* _Отрывок_
· · · ·

Утром в четверг Гарри вернулся – с ясными глазами и улыбкой от уха до уха. В руках он держал коробку пончиков. Уэйд, Тед и я обменялись недоверчивыми взглядами, как будто говоря: Он правда надеется этим отделаться?
Гарри старательно не смотрел в мою сторону; он явно полагал, что прощен. Он попытался завести с нами приятельский разговор, но никто из нас не откликнулся. После пары попыток он обратился к нам с Уэйдом: Фрэнк ждет нас всех у себя в кабинете.
Мы покорно последовали за ним, а потом высидели невероятно неловкую беседу, во время которой Гарри сидел, словно шест проглотив, держа руки на коленях, и извинялся за свое поведение на прошлой неделе.

· · · ·

* _Задание 1_
Что было у Гарри в руках, когда он вернулся утром в четверг, согласно отрывку?
* _Задание 2_
Продолжите отрывок о возвращении Гарри после его последнего предложения.

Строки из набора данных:
· · · ·

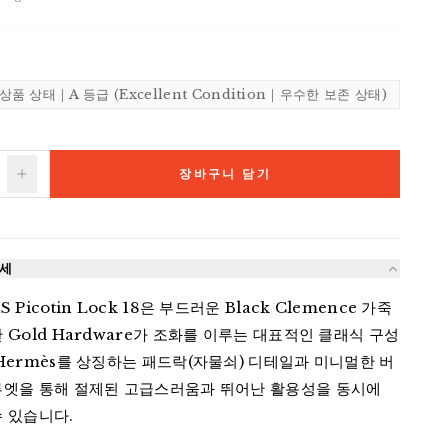
상품 상태｜A 등급 (Excellent Condition｜우수한 보존 상태)
장바구니 담기
상세
 Picotin Lock 18은 부드러운 Black Clemence 가죽
 Gold Hardware가 조화를 이루는 대표적인 클래식 구성
Hermès를 상징하는 패드락(자물쇠) 디테일과 미니멀한 버
루엣을 통해 절제된 고급스러움과 뛰어난 활용성을 동시에 
 있습니다.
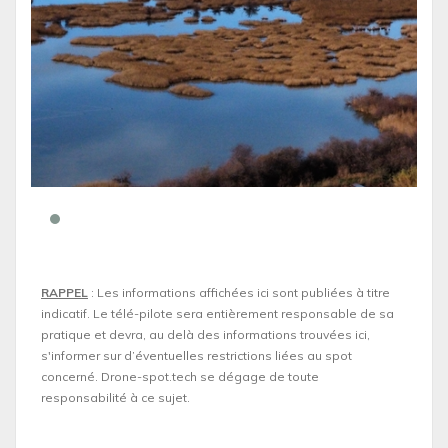
RAPPEL
: Les informations affichées ici sont publiées à titre
indicatif. Le télé-pilote sera entièrement responsable de sa
pratique et devra, au delà des informations trouvées ici,
s'informer sur d’éventuelles restrictions liées au spot
concerné. Drone-spot.tech se dégage de toute
responsabilité à ce sujet.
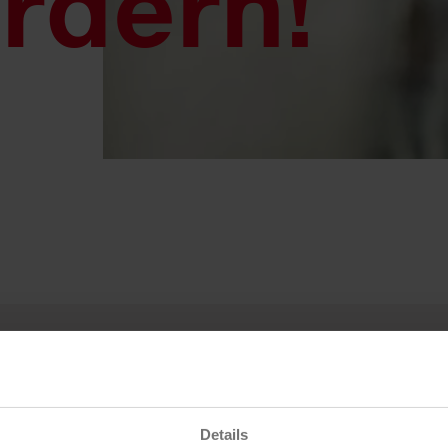
rdern!
Details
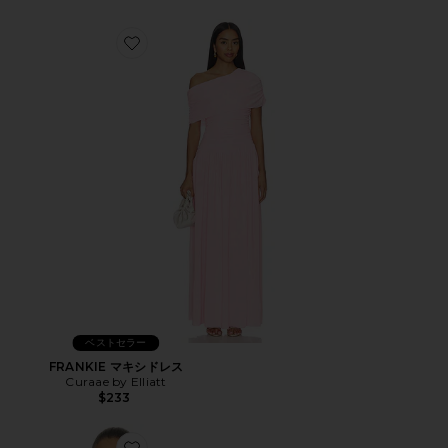
Favorite FRANKIE マキシドレス
ベストセラー
FRANKIE マキシドレス
Curaae by Elliatt
$233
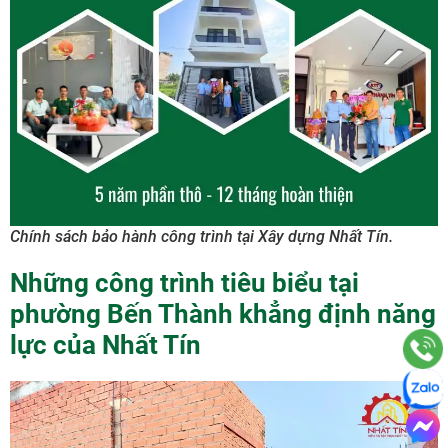
Chính sách bảo hành công trình tại Xây dựng Nhất Tín.
Những công trình tiêu biểu tại
phường Bến Thành khẳng định năng
lực của Nhất Tín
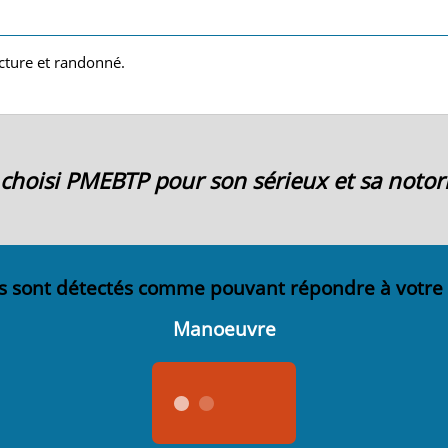
lecture et randonné.
ai choisi PMEBTP pour son sérieux et sa notori
s sont détectés comme pouvant répondre à votre
Manoeuvre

· · · ·

* _Ответ 1_
Коробка пончиков.

* _Ответ 2_
– Я хотел бы сказать, что прошу прощения за свой поступок. Возможно, вы не знаете, почему я отсутствовал последних три дня. Я посещал тренинг для руководителей. Вы видите – я стараюсь быть для вас лучшим начальником.
Похоже, он даже не отрепетировал свою речь.
Фрэнк кивнул и с неискренней натянутой улыбкой сказал:
– Давайте забудем об этом и начнем с чистого листа. Пускай все останется в прошлом.
В прошлом, ну надо же! У меня уже была назначена встреча с Грейс, и я не собиралась ее отменять из-за его притворных извинений. Я была полна решимости начать официальный процесс и потребовать посредничества.
Я могла сразу подать жалобу в ОРВ, но при разбирательстве это сыграло бы не в мою пользу. Каждая правительственная организация должна докладывать ежегодную статистику по жалобам, и ФБР стремится сохранять свою репутацию незапятнанной. Бюро гордится своей политикой нулевой терпимости к дискриминации на рабочем месте.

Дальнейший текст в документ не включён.